An electric yellow school bus parked in front of the U.S. Capitol building
Companies like West Virginia's GreenPower are leading the charge on electric buses. (GreenPower Motor)

The new report from EDF and WSP found that more than 80% of the $188 billion in announced investments in EV-related factories over the last nine years and more than 144,000 new jobs announced have come since the passage of the Infrastructure Law in November 2021. 

While job announcements sometimes exceed the number of jobs eventually created, some companies have already surpassed existing hiring projections. The SK Battery America’s plants in Georgia exceeded their initial hiring goals of 2,600 employees, two years ahead of schedule, and then added an additional 400 workers. 

In Michigan, Ford, General Motors and LG Energy Solution are planning new and expanded vehicle and battery factories. Ford and Honda have announced new plants in Ohio. The French manufacturer Forsee Power will also set up shop in Ohio, claiming it is, “building a ‘Buy America’ compliant presence in a very strategic market.”

Georgia is among the states seeing the biggest numbers of announcements.
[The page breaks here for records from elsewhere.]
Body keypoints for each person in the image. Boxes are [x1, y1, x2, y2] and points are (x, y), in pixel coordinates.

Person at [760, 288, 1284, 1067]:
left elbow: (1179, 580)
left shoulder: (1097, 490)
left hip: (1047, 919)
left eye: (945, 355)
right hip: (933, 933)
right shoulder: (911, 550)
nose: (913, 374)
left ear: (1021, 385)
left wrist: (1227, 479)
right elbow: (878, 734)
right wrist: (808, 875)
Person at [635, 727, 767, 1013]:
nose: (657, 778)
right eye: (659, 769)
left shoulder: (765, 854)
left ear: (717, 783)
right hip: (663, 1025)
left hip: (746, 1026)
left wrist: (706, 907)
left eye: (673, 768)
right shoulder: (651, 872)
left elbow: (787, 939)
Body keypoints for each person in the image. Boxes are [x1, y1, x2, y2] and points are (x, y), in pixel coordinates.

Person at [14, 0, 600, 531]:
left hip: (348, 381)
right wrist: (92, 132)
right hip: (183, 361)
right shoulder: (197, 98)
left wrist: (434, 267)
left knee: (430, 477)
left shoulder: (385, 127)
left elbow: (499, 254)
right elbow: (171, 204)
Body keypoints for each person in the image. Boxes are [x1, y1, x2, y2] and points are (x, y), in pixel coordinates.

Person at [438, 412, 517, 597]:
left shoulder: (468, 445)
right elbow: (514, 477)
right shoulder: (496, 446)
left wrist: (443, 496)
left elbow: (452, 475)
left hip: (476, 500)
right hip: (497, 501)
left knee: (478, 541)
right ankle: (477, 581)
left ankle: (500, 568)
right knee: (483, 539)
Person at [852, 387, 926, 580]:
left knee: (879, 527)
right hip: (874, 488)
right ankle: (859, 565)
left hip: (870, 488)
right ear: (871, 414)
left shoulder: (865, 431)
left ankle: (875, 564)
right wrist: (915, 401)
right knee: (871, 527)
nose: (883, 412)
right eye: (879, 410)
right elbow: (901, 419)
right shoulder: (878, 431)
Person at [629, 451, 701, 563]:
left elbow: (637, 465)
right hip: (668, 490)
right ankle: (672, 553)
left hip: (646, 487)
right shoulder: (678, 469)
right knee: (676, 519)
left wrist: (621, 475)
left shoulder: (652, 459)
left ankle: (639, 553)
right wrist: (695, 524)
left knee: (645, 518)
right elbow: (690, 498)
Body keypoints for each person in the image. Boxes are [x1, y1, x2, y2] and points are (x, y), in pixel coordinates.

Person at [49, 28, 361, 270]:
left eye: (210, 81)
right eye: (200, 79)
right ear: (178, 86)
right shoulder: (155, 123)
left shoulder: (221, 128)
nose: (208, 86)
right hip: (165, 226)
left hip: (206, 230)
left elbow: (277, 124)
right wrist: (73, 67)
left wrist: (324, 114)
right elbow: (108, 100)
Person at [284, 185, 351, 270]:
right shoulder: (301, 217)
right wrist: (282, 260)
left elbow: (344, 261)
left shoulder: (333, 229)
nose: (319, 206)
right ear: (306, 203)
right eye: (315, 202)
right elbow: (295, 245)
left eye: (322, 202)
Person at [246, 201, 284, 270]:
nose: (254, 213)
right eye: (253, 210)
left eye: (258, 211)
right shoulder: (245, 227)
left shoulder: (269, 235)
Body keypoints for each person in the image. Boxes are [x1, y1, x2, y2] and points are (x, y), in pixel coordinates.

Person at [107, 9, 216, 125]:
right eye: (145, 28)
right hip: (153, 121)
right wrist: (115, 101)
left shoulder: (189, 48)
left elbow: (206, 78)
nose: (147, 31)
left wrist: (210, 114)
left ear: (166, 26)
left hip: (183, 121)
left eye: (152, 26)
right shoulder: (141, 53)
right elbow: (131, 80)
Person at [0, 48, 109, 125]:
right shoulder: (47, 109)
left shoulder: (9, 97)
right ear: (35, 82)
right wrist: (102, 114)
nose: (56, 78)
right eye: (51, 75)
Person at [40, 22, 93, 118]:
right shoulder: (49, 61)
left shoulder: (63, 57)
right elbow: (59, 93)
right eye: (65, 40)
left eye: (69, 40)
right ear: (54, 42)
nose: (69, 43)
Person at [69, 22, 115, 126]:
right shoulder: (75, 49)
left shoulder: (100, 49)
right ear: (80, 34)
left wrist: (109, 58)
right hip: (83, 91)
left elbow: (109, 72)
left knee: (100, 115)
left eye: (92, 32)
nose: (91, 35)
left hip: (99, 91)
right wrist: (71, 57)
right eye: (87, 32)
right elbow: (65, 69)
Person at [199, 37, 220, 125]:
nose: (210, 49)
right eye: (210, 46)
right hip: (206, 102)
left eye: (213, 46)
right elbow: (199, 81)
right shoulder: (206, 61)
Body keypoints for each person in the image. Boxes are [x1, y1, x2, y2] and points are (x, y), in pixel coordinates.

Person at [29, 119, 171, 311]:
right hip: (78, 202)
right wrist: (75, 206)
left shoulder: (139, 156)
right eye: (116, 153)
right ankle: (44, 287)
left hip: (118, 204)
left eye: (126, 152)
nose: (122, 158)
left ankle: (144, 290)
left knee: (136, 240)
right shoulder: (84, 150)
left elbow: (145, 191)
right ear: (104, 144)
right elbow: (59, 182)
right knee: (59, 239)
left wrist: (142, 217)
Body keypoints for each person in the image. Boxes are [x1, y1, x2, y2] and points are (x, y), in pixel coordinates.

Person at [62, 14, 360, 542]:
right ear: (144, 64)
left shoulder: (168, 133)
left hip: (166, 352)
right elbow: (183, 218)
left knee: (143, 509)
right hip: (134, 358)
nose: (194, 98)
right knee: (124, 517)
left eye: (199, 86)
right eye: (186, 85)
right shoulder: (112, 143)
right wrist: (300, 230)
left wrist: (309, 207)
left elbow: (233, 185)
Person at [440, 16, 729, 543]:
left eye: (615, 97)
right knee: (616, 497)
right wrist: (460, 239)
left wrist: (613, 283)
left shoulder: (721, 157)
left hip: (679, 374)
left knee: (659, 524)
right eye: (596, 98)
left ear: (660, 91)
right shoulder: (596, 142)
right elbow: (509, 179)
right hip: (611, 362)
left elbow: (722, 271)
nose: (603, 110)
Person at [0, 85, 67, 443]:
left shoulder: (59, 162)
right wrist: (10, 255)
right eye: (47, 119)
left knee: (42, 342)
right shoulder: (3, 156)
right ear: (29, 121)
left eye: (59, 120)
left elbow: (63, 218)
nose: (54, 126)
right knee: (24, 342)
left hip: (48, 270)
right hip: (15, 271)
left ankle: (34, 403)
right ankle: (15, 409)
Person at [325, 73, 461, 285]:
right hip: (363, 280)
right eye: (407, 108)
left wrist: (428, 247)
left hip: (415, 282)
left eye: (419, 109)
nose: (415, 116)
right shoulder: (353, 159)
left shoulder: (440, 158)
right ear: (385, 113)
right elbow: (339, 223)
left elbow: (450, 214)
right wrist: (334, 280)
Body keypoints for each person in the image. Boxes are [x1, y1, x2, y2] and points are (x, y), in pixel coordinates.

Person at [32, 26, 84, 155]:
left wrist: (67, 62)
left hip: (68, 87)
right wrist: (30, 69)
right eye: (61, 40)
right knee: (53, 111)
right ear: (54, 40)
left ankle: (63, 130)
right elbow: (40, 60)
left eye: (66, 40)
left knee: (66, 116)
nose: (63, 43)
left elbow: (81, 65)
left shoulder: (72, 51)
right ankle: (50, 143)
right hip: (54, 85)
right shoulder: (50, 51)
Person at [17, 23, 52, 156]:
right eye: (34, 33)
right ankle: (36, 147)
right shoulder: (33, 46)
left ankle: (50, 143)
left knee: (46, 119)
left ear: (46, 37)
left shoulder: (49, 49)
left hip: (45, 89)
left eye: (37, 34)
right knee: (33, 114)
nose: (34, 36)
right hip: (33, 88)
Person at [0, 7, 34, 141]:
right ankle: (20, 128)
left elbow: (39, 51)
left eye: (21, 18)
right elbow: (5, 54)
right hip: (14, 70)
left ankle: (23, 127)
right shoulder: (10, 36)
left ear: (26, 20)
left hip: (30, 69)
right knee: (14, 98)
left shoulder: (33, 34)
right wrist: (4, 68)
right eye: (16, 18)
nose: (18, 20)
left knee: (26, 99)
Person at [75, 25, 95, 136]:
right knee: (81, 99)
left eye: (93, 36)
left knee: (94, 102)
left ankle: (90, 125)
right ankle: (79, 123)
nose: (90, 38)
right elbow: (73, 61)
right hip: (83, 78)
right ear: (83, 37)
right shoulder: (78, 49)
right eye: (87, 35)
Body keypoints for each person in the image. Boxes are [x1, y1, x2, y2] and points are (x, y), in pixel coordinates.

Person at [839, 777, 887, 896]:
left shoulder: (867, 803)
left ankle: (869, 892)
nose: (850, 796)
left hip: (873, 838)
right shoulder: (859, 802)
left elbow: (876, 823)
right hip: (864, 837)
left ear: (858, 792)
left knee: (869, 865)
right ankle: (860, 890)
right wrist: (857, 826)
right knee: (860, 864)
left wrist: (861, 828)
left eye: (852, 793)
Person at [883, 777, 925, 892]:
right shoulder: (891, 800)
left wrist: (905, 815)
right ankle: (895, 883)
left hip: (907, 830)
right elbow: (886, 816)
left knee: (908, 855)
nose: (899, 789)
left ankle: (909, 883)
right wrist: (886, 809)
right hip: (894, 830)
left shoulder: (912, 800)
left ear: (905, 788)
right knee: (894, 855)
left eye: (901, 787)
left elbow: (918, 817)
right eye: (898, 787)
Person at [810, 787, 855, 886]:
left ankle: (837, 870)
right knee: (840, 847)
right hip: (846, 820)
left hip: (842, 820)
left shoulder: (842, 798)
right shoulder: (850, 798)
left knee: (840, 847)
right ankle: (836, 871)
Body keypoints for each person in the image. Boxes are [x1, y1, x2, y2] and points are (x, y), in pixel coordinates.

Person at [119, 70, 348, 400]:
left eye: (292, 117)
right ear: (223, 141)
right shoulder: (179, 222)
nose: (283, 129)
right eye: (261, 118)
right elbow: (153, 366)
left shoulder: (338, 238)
There, the Hyundai Motor Group is building a facility that the company anticipates will create 8,500 new jobs. And Scout Motors has broken ground on a $2 billion electric truck and SUV factory outside Columbia, South Carolina that will employ 4,000 people. 

Electric vehicle manufacturing is also helping to retain existing jobs. 

Nissan is making a $500 million investment in electrification at its Canton, Mississippi vehicle assembly plant that will support the retraining and upskilling of nearly 2,000 jobs

Similarly, GM's decision to build electric vehicle battery components at its existing factory in Rochester, New York will help sustain the almost 750 jobs there. 

“This factory invented fuel injection and now Rochester workers will help power the future of electric cars in America,” said New York Senator Charles Schumer, who urged GM to keep the factory open.

Environmental Defense Fund attorney Peter Zalzal said: "Each new investment and job announcement represents an opportunity to set a strong standard for what high-quality,  community-sustaining jobs in the clean economy can look like."

Money savers, lifesavers 

What's good news for the economy, is good news for families’ pocketbooks, public health and the climate, too. 

A report from Environmental Defense Fund and the consulting firm WSP shows that EVs can be far less expensive to own and operate than gasoline-powered cars. 

Using head-to-head comparisons of popular cars and trucks — an electric Ford F-150 Lightning compared to a gas-powered F-150, for example — the report, from July 2023, shows that the total cost of EV ownership can be as much as 29% lower than gas-powered vehicles over a 10-year period. 

According to the analysis, a family that chooses a Chevrolet Equinox EV can save more than $18,000 over one that buys a gas-powered Equinox. 

When state and local incentives and rebates are factored in, savings are likely higher in many locations across the U.S.

According to 2021 Environmental Defense Fund analysis, moving to an all-electric fleet by 2035 would prevent as many as 5,000 premature deaths each year by 2040 and as many as 98,000 premature deaths by 2050. 

In addition, ensuring that all new passenger vehicles sold in the U.S. by 2035 are zero-emitting vehicles would cut U.S. climate pollution by almost 350 million tons each year by 2035 — the equivalent of taking more than 68 million cars off the roads. 

“The climate benefits of EVs are vitally important,” said EDF's Executive Director Amanda Leland. “But also think about your kids breathing clean air, not diesel fumes, on electric school buses. Or all those delivery vans in your neighborhood not bringing along tailpipe pollution."